— FRAGMENTO —
------------------------------------------------------------
“Si hubiera tenido más tiempo hubiera escrito una carta más corta», es una frase atribuida a Marco Tulio Cicerón. Más allá de las autorías es una frase reveladora. En la brevedad se anida también la excelencia. La novela de Idangel Betancorut, 61 postales sobre el viento (Puerta roja ediciones), participa de aquello que la crítica literaria del siglo XX designó con el nombre de nouvelle o novela corta. Participa y la sobrepasa, la penetra, perfora, la rebasa; le injerta la poesía y el teatro y hace de la narrativa el primer frankenstein que puede presumir de belleza y simetría.
Es la novela corta de un pueblo largo de fe; fe, que al igual que el viento, viene desde mucho tiempo atrás a la espera del milagro que la estire.
Un árbol de naranjas crece en las puertas de la catedral e impide visitar a la virgen. Un niño roba una naranja y es asesinado a golpes. María , la mujer que es una y todas para siempre, resume la tragedia que implica poner un significado a los milagros. María la virgen no visitada atrás de los portales; María Tibia, la vendedora ambulante que descubre la imagen de la virgen e inaugura un pueblo que camina sin hostias; María Soledad, la adolescente violada y asesinada sobre cuya lápida no crece ni crecerá jamás ningún árbol de naranjas. María, el nombre jamás dicho de una ciudad del norte que comanda la necesidad vital de asignar al futuro toda la potencia de un recuerdo de ofrendas y rezos con el nombre renovado de la fe.
------------------------------------------------------------
Datos recopilados:
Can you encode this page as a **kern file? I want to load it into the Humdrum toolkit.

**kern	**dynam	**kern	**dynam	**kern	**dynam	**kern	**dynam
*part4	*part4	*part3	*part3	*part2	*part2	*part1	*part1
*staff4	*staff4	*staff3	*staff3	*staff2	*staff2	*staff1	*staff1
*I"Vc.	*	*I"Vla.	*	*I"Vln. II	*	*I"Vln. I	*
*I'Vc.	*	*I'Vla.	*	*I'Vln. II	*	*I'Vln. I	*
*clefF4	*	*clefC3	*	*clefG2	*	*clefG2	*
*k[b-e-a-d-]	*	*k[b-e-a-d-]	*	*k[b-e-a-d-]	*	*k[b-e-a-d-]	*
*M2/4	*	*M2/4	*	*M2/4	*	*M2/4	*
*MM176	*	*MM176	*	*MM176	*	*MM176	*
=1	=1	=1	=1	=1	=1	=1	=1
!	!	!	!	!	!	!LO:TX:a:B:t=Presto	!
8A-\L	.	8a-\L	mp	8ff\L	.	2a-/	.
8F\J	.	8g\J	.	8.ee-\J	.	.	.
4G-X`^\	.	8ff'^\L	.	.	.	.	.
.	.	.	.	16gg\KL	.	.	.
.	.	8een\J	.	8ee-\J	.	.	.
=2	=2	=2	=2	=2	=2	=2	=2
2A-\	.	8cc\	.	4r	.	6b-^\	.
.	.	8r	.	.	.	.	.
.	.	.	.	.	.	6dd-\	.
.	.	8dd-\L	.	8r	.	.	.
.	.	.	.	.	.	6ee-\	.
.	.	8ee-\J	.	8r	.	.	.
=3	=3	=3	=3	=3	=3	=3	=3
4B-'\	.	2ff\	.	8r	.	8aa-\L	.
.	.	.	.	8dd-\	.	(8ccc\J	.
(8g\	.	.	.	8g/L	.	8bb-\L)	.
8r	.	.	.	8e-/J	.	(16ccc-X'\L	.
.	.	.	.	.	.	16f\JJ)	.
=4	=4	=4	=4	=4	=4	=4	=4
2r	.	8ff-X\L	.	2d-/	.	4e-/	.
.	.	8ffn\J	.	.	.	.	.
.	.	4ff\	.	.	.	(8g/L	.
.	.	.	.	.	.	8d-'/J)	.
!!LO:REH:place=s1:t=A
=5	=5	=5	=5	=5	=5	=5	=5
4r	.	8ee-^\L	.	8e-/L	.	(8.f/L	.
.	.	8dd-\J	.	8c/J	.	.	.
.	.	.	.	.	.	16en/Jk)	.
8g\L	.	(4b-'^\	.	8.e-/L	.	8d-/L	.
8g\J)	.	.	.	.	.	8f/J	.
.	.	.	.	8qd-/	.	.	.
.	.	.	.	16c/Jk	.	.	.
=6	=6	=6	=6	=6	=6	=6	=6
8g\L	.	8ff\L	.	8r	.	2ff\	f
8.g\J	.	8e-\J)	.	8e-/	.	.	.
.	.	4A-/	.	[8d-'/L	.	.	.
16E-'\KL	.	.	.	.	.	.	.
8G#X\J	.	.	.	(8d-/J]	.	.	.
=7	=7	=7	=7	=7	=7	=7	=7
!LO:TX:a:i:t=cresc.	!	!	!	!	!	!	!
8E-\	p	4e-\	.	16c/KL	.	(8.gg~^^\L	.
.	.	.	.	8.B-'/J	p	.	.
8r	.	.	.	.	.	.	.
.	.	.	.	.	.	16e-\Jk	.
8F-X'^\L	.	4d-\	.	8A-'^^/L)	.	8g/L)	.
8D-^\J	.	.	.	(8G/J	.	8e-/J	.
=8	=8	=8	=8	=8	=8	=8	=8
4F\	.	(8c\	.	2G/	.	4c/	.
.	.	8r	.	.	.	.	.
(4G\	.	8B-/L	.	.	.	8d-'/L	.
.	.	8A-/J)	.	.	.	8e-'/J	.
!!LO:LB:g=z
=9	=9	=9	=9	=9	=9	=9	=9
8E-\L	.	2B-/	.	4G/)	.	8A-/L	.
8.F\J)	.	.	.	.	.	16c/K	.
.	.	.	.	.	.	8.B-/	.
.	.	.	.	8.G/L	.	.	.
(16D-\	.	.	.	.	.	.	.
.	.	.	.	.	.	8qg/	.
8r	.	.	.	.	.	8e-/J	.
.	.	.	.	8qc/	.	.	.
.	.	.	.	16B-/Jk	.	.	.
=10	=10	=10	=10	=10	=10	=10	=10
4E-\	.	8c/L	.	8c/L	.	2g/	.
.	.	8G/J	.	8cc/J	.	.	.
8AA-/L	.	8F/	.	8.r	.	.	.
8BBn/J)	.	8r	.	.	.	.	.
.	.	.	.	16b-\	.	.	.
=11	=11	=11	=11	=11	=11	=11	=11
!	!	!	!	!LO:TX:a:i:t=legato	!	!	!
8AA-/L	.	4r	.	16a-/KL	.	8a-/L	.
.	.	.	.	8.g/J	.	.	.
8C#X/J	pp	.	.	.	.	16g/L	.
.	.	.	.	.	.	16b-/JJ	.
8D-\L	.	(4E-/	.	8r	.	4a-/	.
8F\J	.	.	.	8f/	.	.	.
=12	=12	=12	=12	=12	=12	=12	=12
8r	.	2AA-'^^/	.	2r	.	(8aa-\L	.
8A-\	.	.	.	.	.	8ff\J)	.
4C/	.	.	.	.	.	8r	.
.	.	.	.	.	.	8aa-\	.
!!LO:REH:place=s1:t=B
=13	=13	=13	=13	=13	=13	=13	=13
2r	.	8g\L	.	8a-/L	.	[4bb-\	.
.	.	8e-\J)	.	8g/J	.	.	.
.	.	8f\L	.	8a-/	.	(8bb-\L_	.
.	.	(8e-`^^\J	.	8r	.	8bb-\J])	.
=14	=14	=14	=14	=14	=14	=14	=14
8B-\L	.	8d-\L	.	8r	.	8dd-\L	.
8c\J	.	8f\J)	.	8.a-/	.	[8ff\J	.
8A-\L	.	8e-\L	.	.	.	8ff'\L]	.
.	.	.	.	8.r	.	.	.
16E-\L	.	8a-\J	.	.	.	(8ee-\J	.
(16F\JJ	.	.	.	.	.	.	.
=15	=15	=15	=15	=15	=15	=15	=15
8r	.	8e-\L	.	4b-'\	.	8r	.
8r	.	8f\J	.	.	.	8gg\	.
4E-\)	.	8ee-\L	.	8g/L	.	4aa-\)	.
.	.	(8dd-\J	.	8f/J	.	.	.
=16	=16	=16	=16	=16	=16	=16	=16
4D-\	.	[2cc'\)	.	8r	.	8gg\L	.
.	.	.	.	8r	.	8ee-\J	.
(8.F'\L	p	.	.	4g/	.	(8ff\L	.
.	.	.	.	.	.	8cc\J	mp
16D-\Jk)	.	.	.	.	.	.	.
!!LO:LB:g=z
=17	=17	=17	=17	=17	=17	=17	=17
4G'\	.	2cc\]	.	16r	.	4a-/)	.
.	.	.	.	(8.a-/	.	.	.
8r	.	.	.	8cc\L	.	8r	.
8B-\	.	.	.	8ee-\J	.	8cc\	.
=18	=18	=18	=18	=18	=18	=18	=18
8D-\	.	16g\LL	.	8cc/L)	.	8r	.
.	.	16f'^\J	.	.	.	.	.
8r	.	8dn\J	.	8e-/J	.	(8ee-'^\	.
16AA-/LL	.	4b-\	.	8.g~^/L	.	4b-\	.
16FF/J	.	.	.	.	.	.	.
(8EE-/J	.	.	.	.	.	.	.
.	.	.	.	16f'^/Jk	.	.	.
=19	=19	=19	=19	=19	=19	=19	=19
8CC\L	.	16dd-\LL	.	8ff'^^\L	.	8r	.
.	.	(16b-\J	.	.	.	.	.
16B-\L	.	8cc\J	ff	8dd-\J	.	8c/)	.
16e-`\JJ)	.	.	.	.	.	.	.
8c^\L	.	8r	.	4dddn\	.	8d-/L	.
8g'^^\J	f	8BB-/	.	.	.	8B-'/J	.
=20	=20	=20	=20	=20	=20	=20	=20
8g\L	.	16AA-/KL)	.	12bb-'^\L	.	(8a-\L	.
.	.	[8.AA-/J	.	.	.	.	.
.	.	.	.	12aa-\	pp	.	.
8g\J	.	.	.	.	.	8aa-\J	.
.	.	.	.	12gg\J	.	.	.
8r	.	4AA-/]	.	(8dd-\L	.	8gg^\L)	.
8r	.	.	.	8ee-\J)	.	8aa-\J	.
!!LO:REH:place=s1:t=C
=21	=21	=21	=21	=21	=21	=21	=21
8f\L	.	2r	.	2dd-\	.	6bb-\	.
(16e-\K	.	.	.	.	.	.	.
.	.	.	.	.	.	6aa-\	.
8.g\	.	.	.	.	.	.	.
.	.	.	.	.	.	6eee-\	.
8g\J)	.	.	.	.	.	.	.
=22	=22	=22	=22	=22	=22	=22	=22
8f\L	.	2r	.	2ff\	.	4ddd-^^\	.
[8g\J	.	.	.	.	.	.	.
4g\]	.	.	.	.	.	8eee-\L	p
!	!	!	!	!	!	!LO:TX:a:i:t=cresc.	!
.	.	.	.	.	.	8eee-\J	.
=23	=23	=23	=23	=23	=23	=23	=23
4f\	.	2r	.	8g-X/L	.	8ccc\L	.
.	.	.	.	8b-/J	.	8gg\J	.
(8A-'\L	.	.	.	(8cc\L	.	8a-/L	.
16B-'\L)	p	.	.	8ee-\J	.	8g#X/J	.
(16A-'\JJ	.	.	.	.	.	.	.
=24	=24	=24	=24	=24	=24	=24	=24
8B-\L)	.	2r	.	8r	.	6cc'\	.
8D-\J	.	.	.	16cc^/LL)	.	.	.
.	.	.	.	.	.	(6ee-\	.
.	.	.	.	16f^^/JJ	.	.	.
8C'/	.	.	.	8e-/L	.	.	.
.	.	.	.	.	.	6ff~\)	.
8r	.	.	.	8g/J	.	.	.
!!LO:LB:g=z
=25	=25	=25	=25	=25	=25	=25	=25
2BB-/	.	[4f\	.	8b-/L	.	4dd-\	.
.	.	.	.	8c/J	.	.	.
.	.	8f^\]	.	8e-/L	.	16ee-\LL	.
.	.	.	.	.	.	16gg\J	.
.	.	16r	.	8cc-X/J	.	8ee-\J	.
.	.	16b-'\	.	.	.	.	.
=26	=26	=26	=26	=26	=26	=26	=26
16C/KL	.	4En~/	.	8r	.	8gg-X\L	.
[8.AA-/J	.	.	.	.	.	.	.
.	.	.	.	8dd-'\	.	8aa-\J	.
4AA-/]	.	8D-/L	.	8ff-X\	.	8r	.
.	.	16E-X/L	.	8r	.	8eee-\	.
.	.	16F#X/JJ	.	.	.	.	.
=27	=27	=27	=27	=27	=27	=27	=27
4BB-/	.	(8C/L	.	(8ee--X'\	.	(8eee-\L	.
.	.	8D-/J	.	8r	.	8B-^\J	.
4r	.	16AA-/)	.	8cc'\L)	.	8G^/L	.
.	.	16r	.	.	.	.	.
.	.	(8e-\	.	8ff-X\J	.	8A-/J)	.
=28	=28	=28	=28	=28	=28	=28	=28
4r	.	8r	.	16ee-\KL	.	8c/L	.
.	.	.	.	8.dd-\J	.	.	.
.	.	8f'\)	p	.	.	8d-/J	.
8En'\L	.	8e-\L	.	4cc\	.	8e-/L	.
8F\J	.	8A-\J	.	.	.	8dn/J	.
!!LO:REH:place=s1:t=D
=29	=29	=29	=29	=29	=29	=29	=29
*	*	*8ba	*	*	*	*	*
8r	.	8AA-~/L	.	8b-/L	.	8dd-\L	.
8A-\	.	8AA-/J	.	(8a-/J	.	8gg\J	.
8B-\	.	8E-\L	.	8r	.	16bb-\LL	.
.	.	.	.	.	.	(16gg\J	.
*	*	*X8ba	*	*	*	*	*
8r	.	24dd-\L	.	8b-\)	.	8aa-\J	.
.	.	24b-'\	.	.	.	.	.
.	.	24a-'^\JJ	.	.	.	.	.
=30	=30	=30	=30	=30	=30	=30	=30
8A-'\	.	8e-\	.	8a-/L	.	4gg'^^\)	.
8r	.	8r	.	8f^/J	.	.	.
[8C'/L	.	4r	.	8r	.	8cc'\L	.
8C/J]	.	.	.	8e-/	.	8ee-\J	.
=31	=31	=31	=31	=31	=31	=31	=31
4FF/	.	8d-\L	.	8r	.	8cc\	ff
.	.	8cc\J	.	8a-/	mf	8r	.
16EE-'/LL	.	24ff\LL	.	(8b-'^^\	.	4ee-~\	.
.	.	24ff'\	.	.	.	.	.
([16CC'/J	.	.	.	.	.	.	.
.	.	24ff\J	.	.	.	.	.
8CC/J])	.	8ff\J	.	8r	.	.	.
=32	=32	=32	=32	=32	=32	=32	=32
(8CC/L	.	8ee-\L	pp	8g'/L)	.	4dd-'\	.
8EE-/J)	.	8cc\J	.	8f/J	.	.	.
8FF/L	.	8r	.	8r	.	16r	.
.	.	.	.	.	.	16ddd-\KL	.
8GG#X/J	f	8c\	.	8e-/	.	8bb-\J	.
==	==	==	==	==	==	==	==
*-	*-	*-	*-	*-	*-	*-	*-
------------------------------------------------------------
— TU TAREA —
Escribe lo que viene a continuación en el fragmento sobre la novela 61 postales sobre el viento, después de su última oración. Las filas no hacen falta aquí.

— RESPUESTA —
“Los azahares han vuelto, pero el recuerdo es nuevo”, dice el Premilenial, personaje no menor de esta historia. Los azahares necesitan de un viento que es tan catamarqueño como la virgen. El milagro, como los azahares, exige el soplido de la fe, que no es otra cosa que esperar que suceda afuera lo que ya sucedió adentro, y eso se lleva como un hogar para siempre. “La fe la ponemos la gente del pueblo, quenó”, dice María Tibia, mientras postula el cuerpecito del niño asesinado a golpes para subir la cumbre del sacrificio por donde no bajará ningún milagro y ese es, quizás, el milagro mayor.
Hay una historia que se construye como una sátira la cual, no obstante, no renuncia al instinto artístico de pintar la humanidad de un pueblo que hace lo que puede con lo que cree. Una feligresía que espera la melodía peregrina pero necesariamente incompleta de sus rezos.
Parafraseando a Pizarnik, uno podría afirmar: cada rezo dice lo que dice/ y además más/ y otra cosa. Dice la vida del pueblo y sus pecados, su estadio hundido y sus castigos, sus vírgenes y sus ofrendas. Cada rezo canta un viento caliente que lleva mucho y no trae nada, pero promete el zumbido extraordinario de la sanación.
"Selfie o no ser, esa es la cuestión", afirma un personaje, y más que un hombre solo que mira en su imagen replicada en un celular la senda de una felicidad impostada, encontramos la fantasía de un pueblo espejado en la fotografía de su fe, la sombra incontenible de un cerro en forma de virgen, de vida, de calvario que ofrenda en sus estaciones el milagro de salvar al hijo condenado, a la madre que sobrevive. Una historia que nos revela que quizás la selfie de un milagro sea la imagen detenida del viento.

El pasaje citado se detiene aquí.